Quando dunque avviene l’incontro tra le funzioni che la marca svolge per l’azienda e le funzioni che svolge per il consumatore nel mercato di riferimento dell’azienda, la marca crea valore e si ha brand equity. Questo termine nasce in occasione delle grandi acquisizioni avvenute alla fine degli anni Ottanta: fu il periodo della corsa all’acquisto di grosse società, o divisioni delle stesse con brand noti. A partire da questo periodo l’attenzione degli studiosi di finanza e marketing si è spostata dal concetto di marca, quale strumento da utilizzare nelle politiche di prodotto e di comunicazione, al concetto più ampio di brand equity, intesa come risorsa da gestire per accrescere il patrimonio aziendale.
Numerose sono le definizioni di brand equity offerte dalla letteratura: la più generale è quella di Farquahar17, ripresa successivamente da Srivastava e Shocker18, secondo i quali la brand equity è il valore finanziario incrementale di un prodotto dovuto al brand.
Aaker19 definisce la brand equity come una risorsa strategica costituita da «un insieme di attività e passività legate al marchio, che accrescono o diminuiscono il valore di un prodotto o servizio per un’impresa e/o per i clienti di quell’impresa»: i fattori determinanti la brand equity sono quindi le risorse e le capacità dell’organizzazione.
Il termine brand equity ha assunto nel tempo un doppio significato:
• consumer-based brand equity.
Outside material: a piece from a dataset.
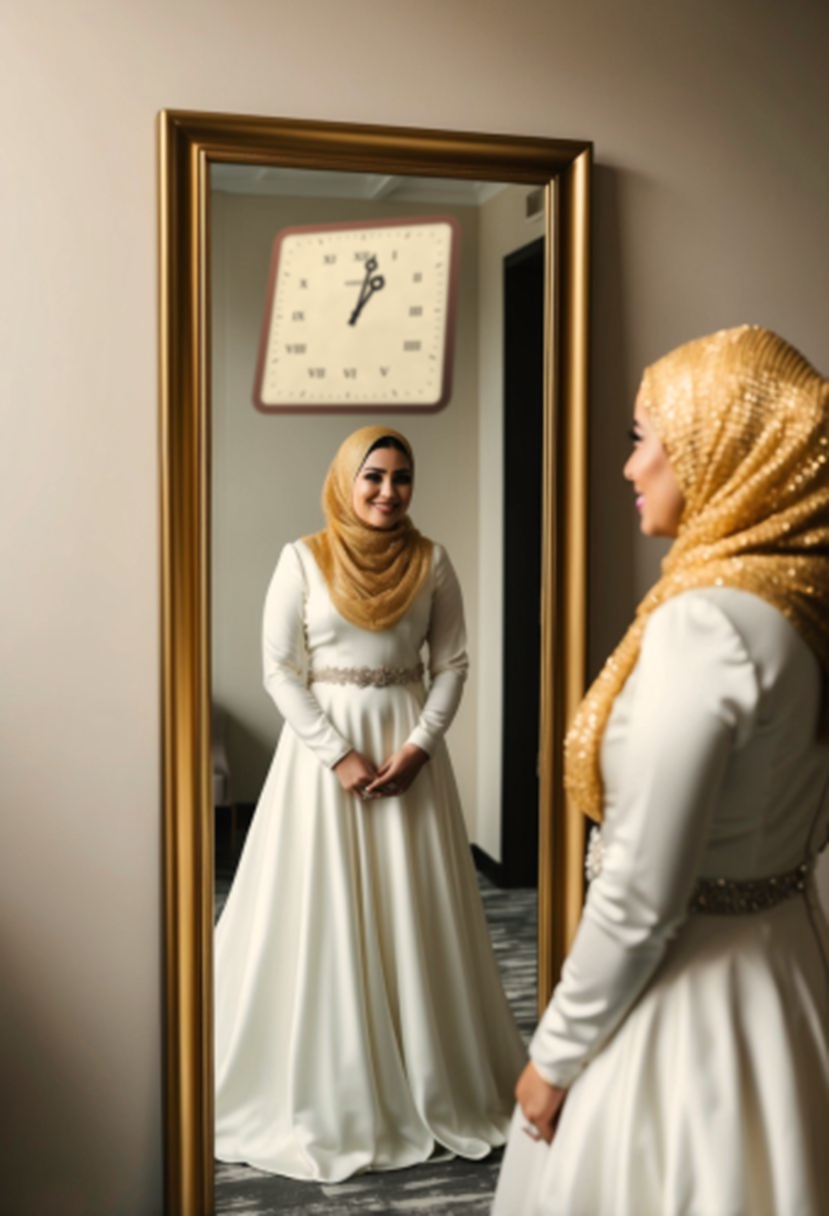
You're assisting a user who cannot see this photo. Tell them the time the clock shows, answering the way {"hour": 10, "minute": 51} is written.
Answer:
{"hour": 1, "minute": 2}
Dopo i lavori di Aaker e Keller gli studiosi di marketing hanno continuato a occuparsi molto di brand equity, intesa però nel senso di consumer-based brand equity, come definita da Keller: «l’effetto differenziale che la concorrenza del brand determina sulla risposta del consumatore al marketing del brand». Le misurazioni della brand equity in questo filone di studi si basano su:
- la percezione che del brand hanno i consumatori;
- il comportamento dei consumatori conseguente a cambiamenti del marketing mix con cui i prodotti branded vengono presentati sul mercato.
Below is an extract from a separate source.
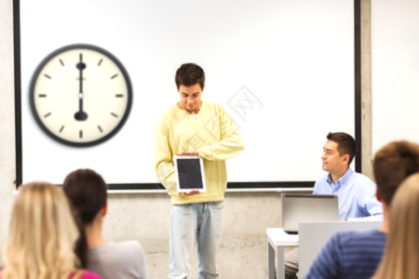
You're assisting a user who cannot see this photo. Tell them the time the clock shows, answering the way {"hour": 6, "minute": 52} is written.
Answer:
{"hour": 6, "minute": 0}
• Valore finanziario della brand equity o financial brand equity. Dal punto di vista degli studi di finanza, i primi tentativi seri di stimare il valore del brand furono quelli di Farquahar20 (1989) e Lipman21 (1989). Negli anni Novanta ci si rende conto che il brand va assumendo un valore sempre crescente, ma si diffonde anche la sensazione che i brand stessi non vengono gestiti bene. I responsabili del marketing avvertono che nei sistemi di misurazione del brand più diffusi, viene posta troppa enfasi ai risultati di breve.
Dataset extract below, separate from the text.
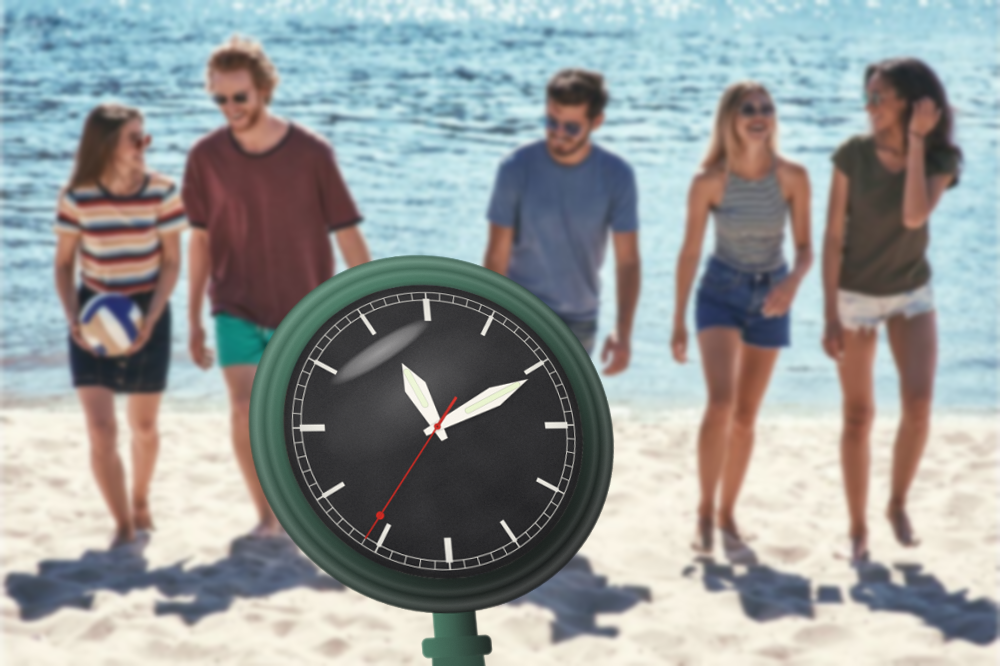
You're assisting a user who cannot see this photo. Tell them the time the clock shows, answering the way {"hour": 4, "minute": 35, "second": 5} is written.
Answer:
{"hour": 11, "minute": 10, "second": 36}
Tale forzata propensione a ottenere risultati di breve termine infatti, spesso distoglie il management dall’intraprendere investimenti sul brand, per natura non di breve periodo. Per questo motivo vengono spesso privilegiate attività di promozione che facilitano il temporaneo aumento delle vendite, migliorando i dati di profitto trimestrali, ma minando le potenzialità di generazione del valore della marca. Secondo Aaker una delle ragioni per cui le aziende adottano sistemi di misurazione del valore del brand che si concentrano sul breve termine è da ricercarsi nell’obbligo per le società quotate di rendere pubblici i dati finanziari trimestralmente.
Oggi nella prassi aziendale il termine brand equity non viene quasi mai utilizzato per fare riferimento al valore monetario di un brand, ma per indicare un concetto più
vicino a quello di potenzialità del brand o di semplice forza del brand. Il termine brand equity viene infatti utilizzato per significare un concetto che è più vicino a quello di brand awareness e che comunque non ha sicuramente nulla a che fare con il valore finanziario del brand.